# From Brexit to Dutch Citizenship



## EuNonEUinNL (Jun 7, 2017)

Dear Allemal.

Thank you for your help 

I (UK) moved to The Netherlands with my wife (Albania). We love it here. We have our BSN's, bank accounts, health insurance, we work, etc.

But with Brexit, we would like to know if this will affect me / us.

Do any of you know about this please?

Also, what is the quickest and / or most effective way for me to attain Dutch citizenship pls? I don't mind giving up my UK citizenship if I need to.

Thanks.


----------



## Bevdeforges (Nov 16, 2007)

At the moment, no one really knows just how Brexit will or won't affect British nationals currently resident in the EU. It may depend on how the "negotiations" work out, but for the time being it is safe to say that nothing will happen until the UK actually Brexits, i.e. end of March, 2019 or so.

There is a reasonable chance (though not certain at this point) that all British nationals who are resident in an EU country at the date of Brexit will probably be allowed to remain - as long as the UK doesn't do some sort of mass deportation or kicking out of EU nationals resident in the UK as of the Brexit date. But stay tuned.
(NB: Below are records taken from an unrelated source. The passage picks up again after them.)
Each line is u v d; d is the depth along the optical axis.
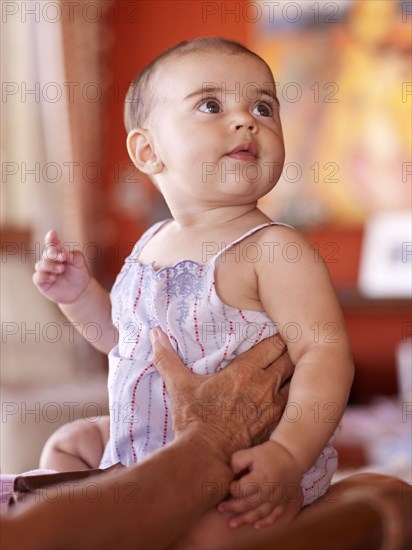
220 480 0.85
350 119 5.29
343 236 5.31
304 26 5.29
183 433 0.91
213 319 1.12
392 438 3.39
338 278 5.30
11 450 3.13
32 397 3.45
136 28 5.36
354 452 3.17
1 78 5.14
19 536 0.65
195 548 0.84
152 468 0.79
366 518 0.81
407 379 4.50
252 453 0.92
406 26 5.25
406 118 5.27
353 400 5.03
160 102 1.25
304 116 5.31
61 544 0.66
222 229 1.19
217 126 1.18
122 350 1.19
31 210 5.09
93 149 5.10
The Dutch have lots of administrative information online and in English, so you may try googling for information about taking Dutch nationality. I know for a fact that to do so, you will definitely have to learn the Dutch language, so that might be a good place to start.
Cheers,
Bev


----------



## EuNonEUinNL (Jun 7, 2017)

Thanks Bev. We appreciate your response.


----------